Recorded information »
· · · · ·

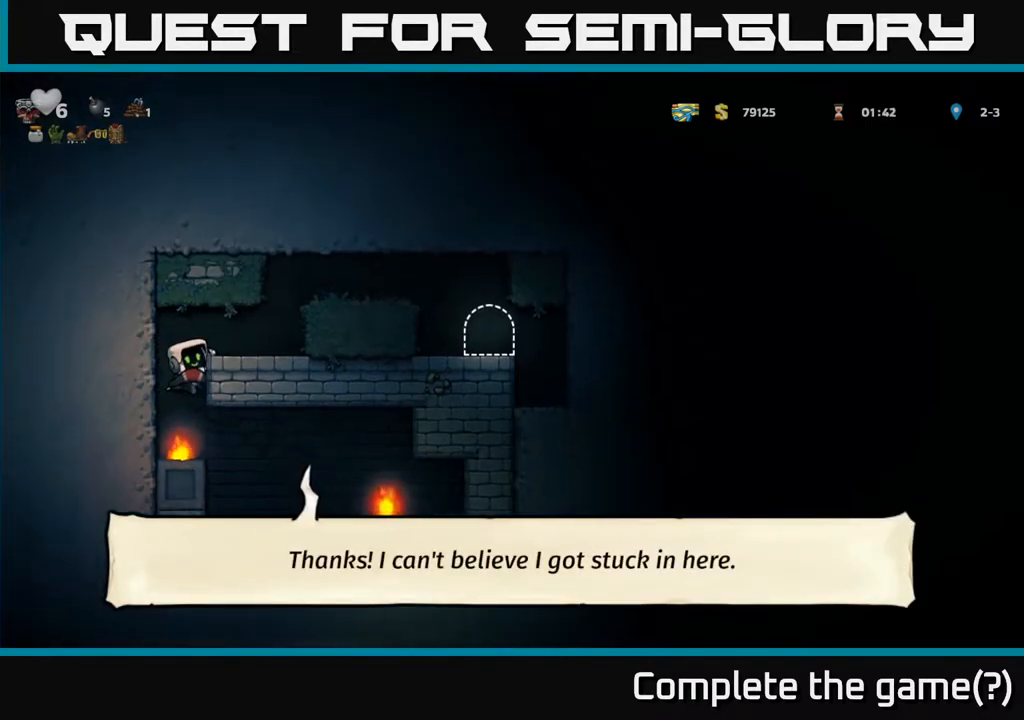
{"buttons": ["A"], "left_stick": "center", "right_stick": "center", "events": [[50, "DPAD_RIGHT", "up"], [67, "A", "down"], [100, "DPAD_LEFT", "down"], [267, "A", "up"], [450, "DPAD_LEFT", "up"], [500, "A", "down"]]}
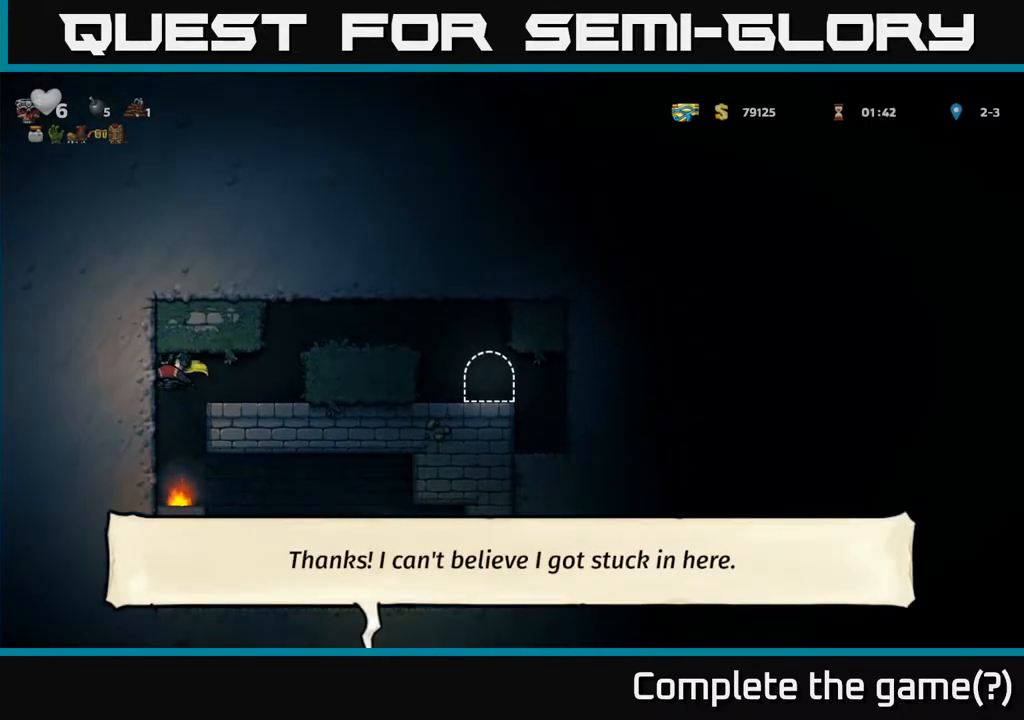
{"buttons": ["DPAD_RIGHT"], "left_stick": "center", "right_stick": "center", "events": [[17, "DPAD_RIGHT", "down"], [133, "A", "up"], [317, "A", "down"], [467, "A", "up"]]}
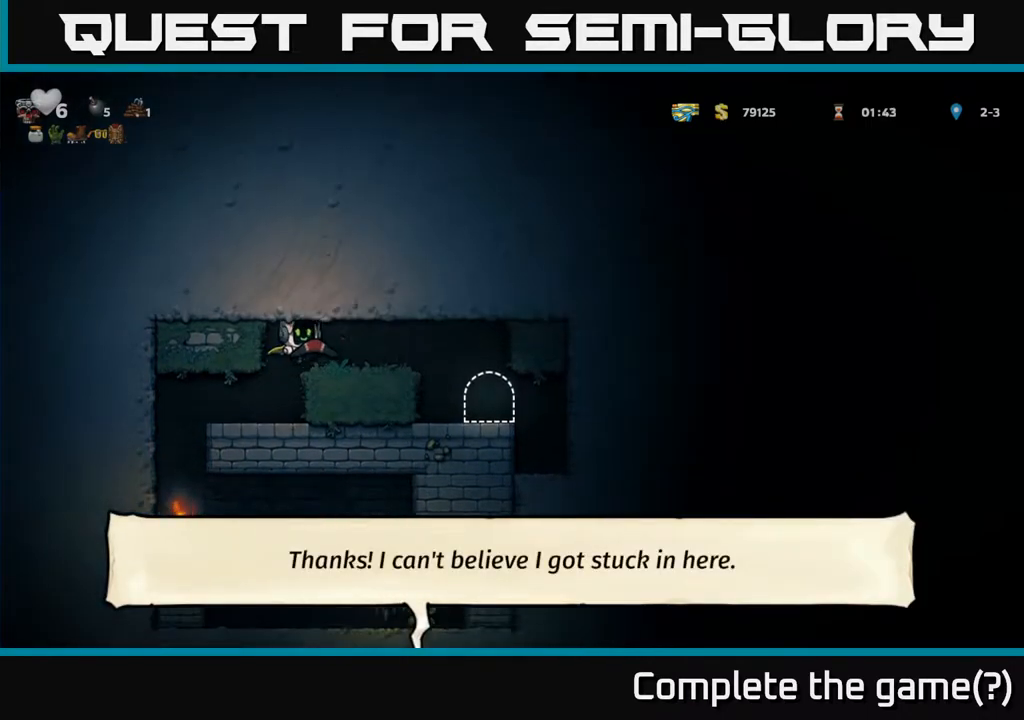
{"buttons": [], "left_stick": "center", "right_stick": "center", "events": [[367, "DPAD_RIGHT", "up"]]}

· · · · ·

Task requirements » Skipping all images, output the listing exactly.

Problem solution »
{"buttons": ["A"], "left_stick": "center", "right_stick": "center", "events": [[50, "DPAD_RIGHT", "up"], [67, "A", "down"], [100, "DPAD_LEFT", "down"], [267, "A", "up"], [450, "DPAD_LEFT", "up"], [500, "A", "down"]]}
{"buttons": ["DPAD_RIGHT"], "left_stick": "center", "right_stick": "center", "events": [[17, "DPAD_RIGHT", "down"], [133, "A", "up"], [317, "A", "down"], [467, "A", "up"]]}
{"buttons": [], "left_stick": "center", "right_stick": "center", "events": [[367, "DPAD_RIGHT", "up"]]}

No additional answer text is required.